Anti- Terror war: N100bn Army budget too small- NASS.

The Senate and House of Representatives Committees (NASS) on Nigerian Army, yesterday, expressed fears that the N100 billion allocated to Nigerian Army in the 2020 budget was inadequate for country prosecuting a war against insurgency. The two committees of the National Assembly spoke as members visited the Chief of Army Staff, COAS, Lt. Gen Tukur Buratai, and Principal Staff Officers, following the conclusion of their visit to Army commands and formations nationwide to ascertain the readiness and capabilities of the Nigerian Army towards fulfilling its mandate to the nation.
Chairman, Senate Committee on Army, Ali Ndume, and Deputy Chairman, Senator. Abba Moro, led the Senate Committee, which included the Clerk of the committee, while Chairman, Reps Committee on Army, Abdulrazak Namdas, and his deputy, Tajudeen Adefisoye, led the House Committee, which included the Clerk.
Speaking before the NASS members went into a closed session with the Army hierarchy, Ndume said the committees were very proud of the massive development of infrastructure, discipline and organisation noticed in all the formations and commands they visited.

He said: “I am a barracks boy. I grew up in the barracks because my father was a soldier, so I know what the Army used to be in the past and what it is now. ‘’What we have seen in Zaria, Maiduguri and other commands and from our interactions with officers and soldiers, it is very encouraging and we are proud of the Army. “However, we observed that there are serious challenges such as accommodation and even equipment to meet up with the task placed on the soldiers of the Nigerian Army.” On his part, Namdas said the Reps Committee was impressed with the professionalism of Nigerian soldiers, citing the visit to Operation Lafiya Dole where the Theatre Commander, Major General Adeniyi, showed them vehicles rehabilitated and constructed by the Nigerian Army. Such vehicles included MRAVs, which are being spearheaded by the Chief of Army Staff at Command Engineering Depot. The vehicles are needed to fight insurgency.
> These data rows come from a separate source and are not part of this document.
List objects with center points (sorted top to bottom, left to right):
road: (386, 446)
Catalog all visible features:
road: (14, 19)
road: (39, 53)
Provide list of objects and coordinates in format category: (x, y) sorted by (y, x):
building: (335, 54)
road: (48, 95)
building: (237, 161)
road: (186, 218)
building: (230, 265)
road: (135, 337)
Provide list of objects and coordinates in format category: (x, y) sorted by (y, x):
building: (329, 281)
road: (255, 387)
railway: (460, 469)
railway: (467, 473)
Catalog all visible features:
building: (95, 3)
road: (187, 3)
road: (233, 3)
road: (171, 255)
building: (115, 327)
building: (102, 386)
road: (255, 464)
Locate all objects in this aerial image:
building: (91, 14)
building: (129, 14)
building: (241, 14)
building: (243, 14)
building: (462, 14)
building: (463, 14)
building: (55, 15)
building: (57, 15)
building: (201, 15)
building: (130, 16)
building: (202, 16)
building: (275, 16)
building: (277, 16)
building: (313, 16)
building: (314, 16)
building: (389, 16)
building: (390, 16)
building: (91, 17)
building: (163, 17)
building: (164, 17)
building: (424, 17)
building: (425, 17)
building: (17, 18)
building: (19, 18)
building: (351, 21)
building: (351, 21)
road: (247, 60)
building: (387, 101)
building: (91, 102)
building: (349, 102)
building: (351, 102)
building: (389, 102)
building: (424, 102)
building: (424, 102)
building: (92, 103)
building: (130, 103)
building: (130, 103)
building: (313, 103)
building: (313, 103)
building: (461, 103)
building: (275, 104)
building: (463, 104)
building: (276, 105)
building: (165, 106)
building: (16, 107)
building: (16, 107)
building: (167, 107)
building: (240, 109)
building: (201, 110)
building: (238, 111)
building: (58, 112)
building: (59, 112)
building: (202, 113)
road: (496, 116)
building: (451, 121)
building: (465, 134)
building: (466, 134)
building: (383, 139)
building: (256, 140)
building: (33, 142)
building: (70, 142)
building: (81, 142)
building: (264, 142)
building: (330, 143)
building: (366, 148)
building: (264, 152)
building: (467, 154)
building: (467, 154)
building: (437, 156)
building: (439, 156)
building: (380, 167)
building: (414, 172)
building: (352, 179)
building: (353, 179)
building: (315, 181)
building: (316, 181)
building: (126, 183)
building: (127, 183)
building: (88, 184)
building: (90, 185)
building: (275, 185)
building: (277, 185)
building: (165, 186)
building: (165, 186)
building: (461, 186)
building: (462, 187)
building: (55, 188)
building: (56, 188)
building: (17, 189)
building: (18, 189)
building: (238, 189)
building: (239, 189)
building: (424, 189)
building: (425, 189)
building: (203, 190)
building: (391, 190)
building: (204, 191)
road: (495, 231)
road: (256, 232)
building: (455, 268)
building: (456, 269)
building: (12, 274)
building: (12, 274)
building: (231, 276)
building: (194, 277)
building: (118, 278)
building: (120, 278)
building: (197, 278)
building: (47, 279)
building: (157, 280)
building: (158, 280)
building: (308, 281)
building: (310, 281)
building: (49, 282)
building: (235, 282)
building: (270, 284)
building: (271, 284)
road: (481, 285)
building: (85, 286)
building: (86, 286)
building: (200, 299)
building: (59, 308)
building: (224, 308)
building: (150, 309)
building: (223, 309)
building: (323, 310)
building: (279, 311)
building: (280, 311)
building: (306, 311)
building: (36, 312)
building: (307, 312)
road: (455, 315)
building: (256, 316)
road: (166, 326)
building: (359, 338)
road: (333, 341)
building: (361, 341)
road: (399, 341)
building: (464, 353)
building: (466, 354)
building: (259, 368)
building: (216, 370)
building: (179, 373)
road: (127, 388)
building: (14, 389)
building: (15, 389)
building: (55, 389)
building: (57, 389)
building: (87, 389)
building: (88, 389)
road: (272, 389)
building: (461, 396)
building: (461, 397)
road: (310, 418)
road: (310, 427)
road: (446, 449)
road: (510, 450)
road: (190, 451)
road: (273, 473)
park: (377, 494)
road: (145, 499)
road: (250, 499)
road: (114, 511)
N100bn budget for army insufficient

While noting that the entire budget for the Armed Forces of Nigeria was N100 billion, Namdas said for a military currently prosecuting a war and needed equipment and weaponry to achieve its objectives, there was need for more funding. He said: “N100billion when we are in a war situation, is not sufficient. We have to find alternative ways of funding, apart from the general government budgetary process, because the nation relies heavily on the Army for security.” Responding, Lt. Gen Buratai said he was happy that both houses of National Assembly hit the road on resumption of duty without waste of time, and have started making efforts to address the major challenges facing the Army. Buratai said:  “What you have seen is a true reflection of the Nigerian Army of today, which is professional, loyal and committed. We have made efforts to expand the Nigerian Army in line with its present Order of Battle, ORBAT. “We have ensured that we sustain all our training exercises and we have not missed any since 2015 and 2016. There was no quarter that we did not conduct our training exercises. “You are aware of such exercises as Egwu Eke now Atilogwu Udo; Ayem Akpatuna; Crocodile Smile; and Harbin Kunama. These are training exercises that have enhanced the professional competence of troops. “For us to continue to meet up with this responsibility and other tasks placed on us requires funding. We are, therefore, happy that you are looking at alternative sources of funding for our activities and operations. “I want to assure you that the Nigerian Army is loyal and committed and we will always subject ourselves to the supremacy of the constitution and civil authority.’’

Military deserves more — Ikponmwen

Reacting last night, former Provost Marshal of Nigerian Army, Brigadier-General Idada Ikponmwen (retd), said considering the additional roles of being involved in internal security by the armed forces, the Army needed more budgetary allocation. He said: “The armed forces have a lot of responsibilities on their shoulders, more so when we are in a state of war in more places than one. We have problems in the northeast, we have a serious threat from IPOB in the east, I won’t say the Niger Delta militancy is entirely over. “So, with all these responsibilities and for a military that has taken on so much responsibility, some of which are not actually their role by the rule of the constitution and democratic environment, the Army that has become much more visible than it should be, there is no doubt that they have enormous duties. ‘’The military is also fighting battles in the law courts because of their involvement everywhere. Its responsibilities have become so much that it is bound to be spending so much money in terms of litigation, the reason being that being so visible everywhere, it is bound to incur liabilities, some of which may be challenged. ‘’The military should be funded very well because they also have this problem of taking care of its retirees because the morale of a serving soldier is to a very large extent determined by how he sees his retired colleagues being taken care of or neglected. “The disposition in civilised countries is to put retirees in the position they were while in service, so they are not seen to have dropped in their lifestyles. “So when you look at the military and the responsibilities they are carrying on their shoulders, I honestly think nobody will grudge giving them a much higher budget.”